Advertising copy on the first page of my copy of
the Mayenne/Jondelle omnibus 
There being no government or police in the countryside, Dumarest turns to the interstellar Church and to a merchant for aid in finding Jondelle and uncovering the mystery of why someone is so interested in kidnapping the boy, and who that someone might be.  Dumarest hires a bunch of down-and-outers and leads them to Melevgan, the region of Ourelle from whence hail the armor-wearing sadists who were hired to seize Jondelle.  The Melevganians are insane, their genetic material damaged by the radiation characteristic of their region.  Genetic degeneration is one of the themes of the novel; Jondelle features several races which suffer genetic defects due to inbreeding.  One of these races serves as a sort of peasantry and proletariat on Ourelle; inbreeding has made them very passive and subservient.

The dangers of passivity is another of Jondelle's themes--Elray's inaction dooms himself and his wife and endangers his adopted son, while another minor character, when faced by a giant scorpion, similarly fails to use a rifle in his possession and dies as a result: "...Altrane would have survived, if he'd had the courage to act."  While looking for clues in Melevgan, Dumarest talks to a slave in a mine, and tells the slave that if he doesn't want to die in the mine, he will have to take action, rising up against the psycho Melevganian mine owners. ("'You're a man!' he snapped.  'Get yourself out.'") It is also noteworthy that the clerics of the Church hypnotize those who come to them for charity, implanting in their brains, Clockwork Orange-style, an aversion to violence which will prevent them from fighting, even in defense.  When Dumarest gathers the men he needs for his expedition to Melevgan, he makes sure to hire only those who have not accepted charity from the Church--men who cannot defend themselves are dead weight, a burden to their fellows.

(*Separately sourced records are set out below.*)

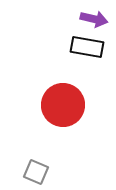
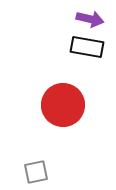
purple arrow: moved 4 px left
gray square: rotated 35 degrees counterclockwise
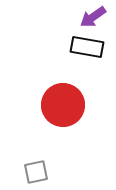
purple arrow: moved 3 px right, 2 px up; rotated 132 degrees clockwise
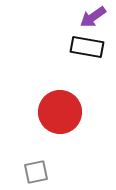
red circle: moved 3 px left, 7 px down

The survivors of the dangerous expedition to Melevgan, following the info learned in the mine, journey to another part of Ourelle to rescue Jondelle from his kidnapper. Chillingly (or nauseatingly), Jondelle is captive in a sort of brothel!  To our relief, it turns out the brothel owner is just holding Jondelle for ransom.  In the last few pages of the book (you've read our spoiler policy, right?) Dumarest hands Jondelle over to his blonde and blue-eyed grandparents.  Jondelle is the product of "a hundred generations" of inbreeding for specific traits; Makgar was not his genetic mother, but a surrogate mother who fled across the galaxy with the baby because, as grandma puts it, "'she couldn't bear to part with him...the normal reaction of any woman toward the child of her body.'"  The grandparents have been searching for little Jondelle for six years.  In gratitude to Dumarest, they give him a clue to Earth's whereabouts.  Finally, some progress!

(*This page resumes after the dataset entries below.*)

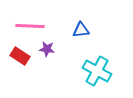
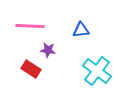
purple star: moved 1 px right, 1 px down
red rectangle: moved 11 px right, 13 px down
cyan cross: rotated 8 degrees clockwise
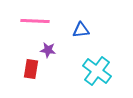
pink line: moved 5 px right, 5 px up
red rectangle: rotated 66 degrees clockwise
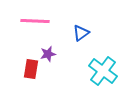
blue triangle: moved 3 px down; rotated 30 degrees counterclockwise
purple star: moved 4 px down; rotated 21 degrees counterclockwise
cyan cross: moved 6 px right
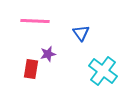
blue triangle: rotated 30 degrees counterclockwise
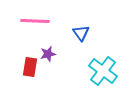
red rectangle: moved 1 px left, 2 px up
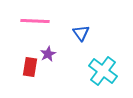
purple star: rotated 14 degrees counterclockwise
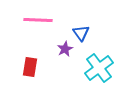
pink line: moved 3 px right, 1 px up
purple star: moved 17 px right, 5 px up
cyan cross: moved 4 px left, 3 px up; rotated 16 degrees clockwise
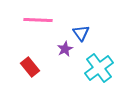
red rectangle: rotated 48 degrees counterclockwise
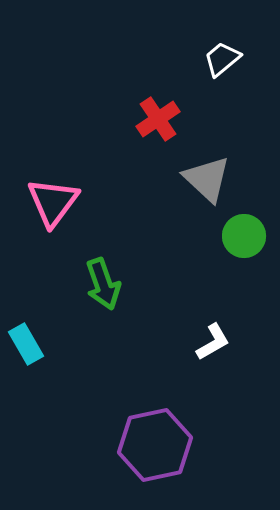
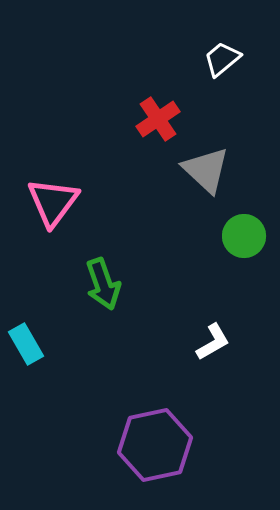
gray triangle: moved 1 px left, 9 px up
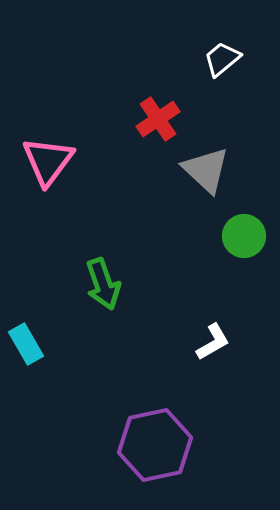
pink triangle: moved 5 px left, 41 px up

With its insane and sadistic criminals, crime-ridden cities, innocent in jeopardy, and self-defense and vigilante themes, I'm getting a sort of Dirty Harry/Death Wish/Taxi Driver vibe from Jondelle.  Maybe I just have the 1970s on the brain.  The weird races and cultures, bodypaint, air cars and detective stuff reminded me of Jack Vance, the Demon Princes series in particular.  (These are not complaints; I like those movies and I really like Jack Vance.)

Most importantly, this is a great fast-paced adventure novel, full of action, human drama, and weird SF settings, devices and people. E. C. Tubb is a master of this kind of writing, and this volume of the series is a great example of his ability.  Thumbs up for Jondelle and on to Zenya, Dumarest #11!!